I am concerned about the increase in mental health issues among students from JK through 12th grade in our district, other urban districts in Massachusetts and nationwide. Some increase may be due to increased consciousness and attention to student mental health, school refusal and trauma, we need to be cautious to balance therapeutic inventions with appropriate academic challenge. We must fully implement student individualized education programs and accommodations in the classroom. I am concerned that student supports and special education are interchangeable terms in our district. The roles of guidance counselors, school psychologists, school adjustment counselors and social workers need to be delineated. These roles have overlapping training. Through evaluation of these roles, our district could more effectively use their training to help students and their families. I also sense from discussions with families that the lag time for general education students who need services is too long, and that student supports or services should be a broader umbrella.

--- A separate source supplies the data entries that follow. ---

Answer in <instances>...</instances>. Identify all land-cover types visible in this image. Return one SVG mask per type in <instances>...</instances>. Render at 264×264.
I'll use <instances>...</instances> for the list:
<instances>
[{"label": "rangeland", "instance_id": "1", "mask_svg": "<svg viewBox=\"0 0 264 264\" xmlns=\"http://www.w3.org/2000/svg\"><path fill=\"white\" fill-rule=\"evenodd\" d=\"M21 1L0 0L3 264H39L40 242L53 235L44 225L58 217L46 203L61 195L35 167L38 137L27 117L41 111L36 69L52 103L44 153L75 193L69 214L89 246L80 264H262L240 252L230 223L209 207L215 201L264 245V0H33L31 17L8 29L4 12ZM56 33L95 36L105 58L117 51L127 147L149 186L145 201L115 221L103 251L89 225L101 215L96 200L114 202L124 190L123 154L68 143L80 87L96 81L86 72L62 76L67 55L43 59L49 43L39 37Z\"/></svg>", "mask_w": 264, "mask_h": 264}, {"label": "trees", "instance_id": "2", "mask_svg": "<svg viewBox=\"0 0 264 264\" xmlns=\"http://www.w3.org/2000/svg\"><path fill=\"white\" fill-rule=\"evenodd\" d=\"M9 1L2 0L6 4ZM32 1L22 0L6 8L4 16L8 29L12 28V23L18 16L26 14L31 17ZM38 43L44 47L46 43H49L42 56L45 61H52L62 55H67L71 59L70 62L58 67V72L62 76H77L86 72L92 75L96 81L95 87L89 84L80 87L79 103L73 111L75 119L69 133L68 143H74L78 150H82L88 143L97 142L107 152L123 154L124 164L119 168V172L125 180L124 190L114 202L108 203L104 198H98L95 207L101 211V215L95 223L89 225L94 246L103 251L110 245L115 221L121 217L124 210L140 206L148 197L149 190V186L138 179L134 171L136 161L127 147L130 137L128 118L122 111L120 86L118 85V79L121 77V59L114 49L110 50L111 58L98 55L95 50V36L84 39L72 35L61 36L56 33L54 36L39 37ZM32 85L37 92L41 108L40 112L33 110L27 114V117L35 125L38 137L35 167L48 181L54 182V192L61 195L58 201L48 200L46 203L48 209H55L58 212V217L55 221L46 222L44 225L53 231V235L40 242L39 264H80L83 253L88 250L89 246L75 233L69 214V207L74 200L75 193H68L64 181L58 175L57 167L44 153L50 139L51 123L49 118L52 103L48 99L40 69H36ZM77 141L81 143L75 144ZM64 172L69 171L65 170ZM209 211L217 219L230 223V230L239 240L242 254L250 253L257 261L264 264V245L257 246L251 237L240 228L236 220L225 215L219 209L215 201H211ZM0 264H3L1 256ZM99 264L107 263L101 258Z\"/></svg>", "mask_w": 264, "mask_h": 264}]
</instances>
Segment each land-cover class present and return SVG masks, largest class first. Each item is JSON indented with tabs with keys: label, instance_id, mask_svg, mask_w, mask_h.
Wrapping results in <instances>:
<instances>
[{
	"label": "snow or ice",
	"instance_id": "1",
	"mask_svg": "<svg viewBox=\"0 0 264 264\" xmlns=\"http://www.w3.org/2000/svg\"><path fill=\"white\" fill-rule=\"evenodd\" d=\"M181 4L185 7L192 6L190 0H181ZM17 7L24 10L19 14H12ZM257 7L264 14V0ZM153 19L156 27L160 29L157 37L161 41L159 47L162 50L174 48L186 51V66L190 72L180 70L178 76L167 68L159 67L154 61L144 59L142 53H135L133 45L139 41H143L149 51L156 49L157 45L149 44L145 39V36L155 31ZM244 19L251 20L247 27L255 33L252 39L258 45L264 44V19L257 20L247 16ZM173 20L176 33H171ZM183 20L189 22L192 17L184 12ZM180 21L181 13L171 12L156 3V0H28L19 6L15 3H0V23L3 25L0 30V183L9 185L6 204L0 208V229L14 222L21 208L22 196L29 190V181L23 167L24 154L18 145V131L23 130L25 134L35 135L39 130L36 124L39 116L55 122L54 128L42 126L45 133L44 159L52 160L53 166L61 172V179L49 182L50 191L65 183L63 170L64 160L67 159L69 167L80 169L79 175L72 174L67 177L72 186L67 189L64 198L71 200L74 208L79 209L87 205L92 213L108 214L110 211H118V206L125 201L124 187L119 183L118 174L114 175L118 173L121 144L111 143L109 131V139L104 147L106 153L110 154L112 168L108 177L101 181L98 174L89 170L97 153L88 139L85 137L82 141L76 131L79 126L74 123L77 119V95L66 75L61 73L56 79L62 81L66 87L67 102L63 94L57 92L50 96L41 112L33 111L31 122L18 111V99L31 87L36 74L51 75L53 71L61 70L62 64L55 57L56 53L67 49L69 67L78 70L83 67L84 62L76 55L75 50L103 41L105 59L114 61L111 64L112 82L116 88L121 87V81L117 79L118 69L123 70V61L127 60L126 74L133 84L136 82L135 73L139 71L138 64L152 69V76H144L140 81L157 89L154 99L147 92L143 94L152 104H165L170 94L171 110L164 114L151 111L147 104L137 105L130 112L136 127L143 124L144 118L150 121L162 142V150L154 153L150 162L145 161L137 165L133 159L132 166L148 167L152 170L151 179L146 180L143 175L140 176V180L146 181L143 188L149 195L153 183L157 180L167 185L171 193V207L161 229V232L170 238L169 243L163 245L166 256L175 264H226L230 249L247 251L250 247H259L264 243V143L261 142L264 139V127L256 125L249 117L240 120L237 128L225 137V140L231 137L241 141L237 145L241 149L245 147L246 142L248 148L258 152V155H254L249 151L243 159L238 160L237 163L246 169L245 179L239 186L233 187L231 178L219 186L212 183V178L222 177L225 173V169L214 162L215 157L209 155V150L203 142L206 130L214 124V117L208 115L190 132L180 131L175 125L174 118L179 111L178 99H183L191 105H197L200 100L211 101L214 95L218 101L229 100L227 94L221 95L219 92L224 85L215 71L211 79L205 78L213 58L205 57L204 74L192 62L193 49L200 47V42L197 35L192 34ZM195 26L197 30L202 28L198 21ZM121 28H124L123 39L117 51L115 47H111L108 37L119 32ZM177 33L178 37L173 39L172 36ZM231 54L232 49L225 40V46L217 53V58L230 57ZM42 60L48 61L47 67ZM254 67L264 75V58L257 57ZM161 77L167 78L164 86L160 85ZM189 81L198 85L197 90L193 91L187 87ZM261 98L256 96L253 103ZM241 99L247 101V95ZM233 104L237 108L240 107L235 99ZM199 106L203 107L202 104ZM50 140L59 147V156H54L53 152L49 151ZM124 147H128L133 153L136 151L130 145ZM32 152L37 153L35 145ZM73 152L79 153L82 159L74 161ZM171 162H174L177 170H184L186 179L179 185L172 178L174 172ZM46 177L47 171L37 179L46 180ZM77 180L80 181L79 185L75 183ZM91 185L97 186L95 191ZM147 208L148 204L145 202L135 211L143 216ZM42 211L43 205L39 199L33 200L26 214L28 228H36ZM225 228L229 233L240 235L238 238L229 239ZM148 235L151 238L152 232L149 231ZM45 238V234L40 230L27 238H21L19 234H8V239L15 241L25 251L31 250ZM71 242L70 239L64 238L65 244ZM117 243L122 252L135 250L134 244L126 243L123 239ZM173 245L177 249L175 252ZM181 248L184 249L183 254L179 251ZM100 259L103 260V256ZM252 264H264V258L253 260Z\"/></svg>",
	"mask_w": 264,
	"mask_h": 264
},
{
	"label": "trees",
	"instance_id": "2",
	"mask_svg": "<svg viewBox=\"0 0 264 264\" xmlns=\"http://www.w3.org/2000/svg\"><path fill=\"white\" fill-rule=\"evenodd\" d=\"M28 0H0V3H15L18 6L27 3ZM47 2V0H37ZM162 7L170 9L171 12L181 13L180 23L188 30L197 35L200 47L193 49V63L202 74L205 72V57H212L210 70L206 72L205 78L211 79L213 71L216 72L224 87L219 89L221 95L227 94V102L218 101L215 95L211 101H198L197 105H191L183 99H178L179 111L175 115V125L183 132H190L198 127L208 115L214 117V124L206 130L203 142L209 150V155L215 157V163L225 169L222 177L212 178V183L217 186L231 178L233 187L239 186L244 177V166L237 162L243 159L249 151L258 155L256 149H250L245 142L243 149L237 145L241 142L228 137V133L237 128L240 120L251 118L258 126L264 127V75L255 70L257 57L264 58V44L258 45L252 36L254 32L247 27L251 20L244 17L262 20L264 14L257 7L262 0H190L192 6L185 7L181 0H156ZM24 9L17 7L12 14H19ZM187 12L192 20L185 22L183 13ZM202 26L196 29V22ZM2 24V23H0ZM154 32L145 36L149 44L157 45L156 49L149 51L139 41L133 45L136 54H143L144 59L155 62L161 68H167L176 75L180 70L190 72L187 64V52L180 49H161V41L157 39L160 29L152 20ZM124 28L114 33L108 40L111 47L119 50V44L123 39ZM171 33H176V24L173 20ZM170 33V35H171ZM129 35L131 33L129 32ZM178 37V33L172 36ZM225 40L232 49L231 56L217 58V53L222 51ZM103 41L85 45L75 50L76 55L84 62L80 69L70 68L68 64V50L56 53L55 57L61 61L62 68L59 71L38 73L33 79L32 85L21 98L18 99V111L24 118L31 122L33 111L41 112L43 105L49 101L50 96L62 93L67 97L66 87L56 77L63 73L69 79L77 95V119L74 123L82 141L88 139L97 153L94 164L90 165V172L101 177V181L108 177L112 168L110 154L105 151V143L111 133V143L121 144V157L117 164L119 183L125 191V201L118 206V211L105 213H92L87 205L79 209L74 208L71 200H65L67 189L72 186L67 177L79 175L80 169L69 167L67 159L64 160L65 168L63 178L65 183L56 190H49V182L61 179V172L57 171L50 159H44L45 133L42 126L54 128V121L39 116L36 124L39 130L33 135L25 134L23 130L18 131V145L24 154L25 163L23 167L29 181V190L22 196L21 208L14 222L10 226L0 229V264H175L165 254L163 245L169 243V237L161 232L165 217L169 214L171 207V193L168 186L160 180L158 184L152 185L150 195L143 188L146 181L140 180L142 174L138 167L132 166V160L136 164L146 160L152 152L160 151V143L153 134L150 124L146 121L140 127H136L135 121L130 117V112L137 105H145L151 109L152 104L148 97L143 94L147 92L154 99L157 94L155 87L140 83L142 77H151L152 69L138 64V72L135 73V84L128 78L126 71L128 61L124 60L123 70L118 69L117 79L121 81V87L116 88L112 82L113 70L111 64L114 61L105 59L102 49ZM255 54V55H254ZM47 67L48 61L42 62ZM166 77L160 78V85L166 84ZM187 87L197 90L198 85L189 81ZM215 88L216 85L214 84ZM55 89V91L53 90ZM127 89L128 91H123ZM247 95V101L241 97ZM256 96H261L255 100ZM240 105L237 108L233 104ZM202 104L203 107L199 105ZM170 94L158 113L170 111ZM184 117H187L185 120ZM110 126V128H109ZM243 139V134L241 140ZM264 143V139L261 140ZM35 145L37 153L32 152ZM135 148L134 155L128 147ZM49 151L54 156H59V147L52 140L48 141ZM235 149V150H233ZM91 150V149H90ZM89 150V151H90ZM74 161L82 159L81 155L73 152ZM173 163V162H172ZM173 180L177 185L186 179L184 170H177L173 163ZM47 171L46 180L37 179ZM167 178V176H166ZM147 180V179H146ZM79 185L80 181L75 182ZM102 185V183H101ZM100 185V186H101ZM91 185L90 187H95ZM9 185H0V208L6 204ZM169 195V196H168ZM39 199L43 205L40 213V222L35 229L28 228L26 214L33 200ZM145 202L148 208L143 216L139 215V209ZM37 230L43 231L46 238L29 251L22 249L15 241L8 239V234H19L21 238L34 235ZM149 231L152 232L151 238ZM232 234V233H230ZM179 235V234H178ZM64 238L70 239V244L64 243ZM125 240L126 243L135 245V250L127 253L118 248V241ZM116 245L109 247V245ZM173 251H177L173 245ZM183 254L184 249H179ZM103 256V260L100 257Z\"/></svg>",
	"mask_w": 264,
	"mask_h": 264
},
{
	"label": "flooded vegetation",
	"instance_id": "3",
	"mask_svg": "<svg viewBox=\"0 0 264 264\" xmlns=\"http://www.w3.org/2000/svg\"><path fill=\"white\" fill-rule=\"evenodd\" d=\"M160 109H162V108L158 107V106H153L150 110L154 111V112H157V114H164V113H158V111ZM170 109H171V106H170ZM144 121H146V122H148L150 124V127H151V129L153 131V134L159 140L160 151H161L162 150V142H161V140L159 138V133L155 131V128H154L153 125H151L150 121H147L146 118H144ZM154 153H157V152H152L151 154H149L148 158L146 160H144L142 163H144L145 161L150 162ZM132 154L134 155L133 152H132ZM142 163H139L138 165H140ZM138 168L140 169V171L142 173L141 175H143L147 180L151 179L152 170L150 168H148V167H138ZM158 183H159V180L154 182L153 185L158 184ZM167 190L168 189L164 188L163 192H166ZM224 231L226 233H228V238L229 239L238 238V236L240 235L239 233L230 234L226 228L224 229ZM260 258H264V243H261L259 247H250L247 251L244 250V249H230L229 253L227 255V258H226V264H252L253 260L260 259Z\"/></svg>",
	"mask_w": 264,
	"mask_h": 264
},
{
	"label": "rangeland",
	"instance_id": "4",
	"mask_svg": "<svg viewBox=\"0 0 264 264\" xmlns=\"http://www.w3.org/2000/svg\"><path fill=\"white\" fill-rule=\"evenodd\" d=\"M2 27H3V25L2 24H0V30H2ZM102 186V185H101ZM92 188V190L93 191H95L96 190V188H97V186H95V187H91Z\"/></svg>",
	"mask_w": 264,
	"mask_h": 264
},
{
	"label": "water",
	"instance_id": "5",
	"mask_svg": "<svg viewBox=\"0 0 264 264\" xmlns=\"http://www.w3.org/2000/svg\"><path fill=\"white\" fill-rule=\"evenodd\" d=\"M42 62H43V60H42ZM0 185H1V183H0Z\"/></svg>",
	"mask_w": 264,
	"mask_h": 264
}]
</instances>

In September 2014 in my annual discussion with the Superintendent, I advocated for significantly reducing suspensions. The majority of principals agreed to eliminate suspensions for three months. With the students in the classroom, we were better able to ascertain the needs of the students, the teachers and others to have more appropriate responses, such as restorative practice, that rebuild and strengthen our classroom and school culture. I know the power of restorative practice as I worked with an organization that used it for families and friends affected by homicide. We want students in the classroom learning, and our data indicate we have work to do meeting the needs of these students. Engagement in learning, attendance and appropriate responses when students encounter difficulty in the classroom are critical for student achievement and supportive classroom cultures.
Instituting long range planning based on a common vision for budgetary and programmatic decision-making. Creating effective policy requires committee members to understand what is working and what needs to be improved. Parents, teachers, staff and the broader community need to know this. Planning, evaluating and improvement must be part of the process of setting policies and leading our district. In addition to improving achievement for all students, I will put particular emphasis on the district’s need to institute long-range planning for budgetary and programmatic decision-making. This planning should include wide community input. I look forward to initiating this process with the new superintendent.
Compiled from the candidate’s statements in publicly available sources
Kathleen has been finding her voice this year. She has been a consistent supporter of finding programs and policies to support social-emotional learning for all students, and has taken the lead on pushing the committee and administration to consider long-term strategic planning. It’s true those haven’t happened yet, but it’s an improvement over last year when some members of the committee regularly went on the record saying a long-term strategic plan or vision statement wasn’t necessary. That doesn’t happen anymore, and Kelly gets much of the credit. She refreshingly cut through a long, multi-meeting debate on a doomed proposal for a teacher training contract by simply asking the superintendent: “What was it that is happening now that you think this addresses? And, how does it fit in with what we already have?” She also is developing a skill in proposing alternative approaches when she objects to something, which has helped bring the committee together and move things forward. She is growing to be a steady, diplomatic asset to the committee.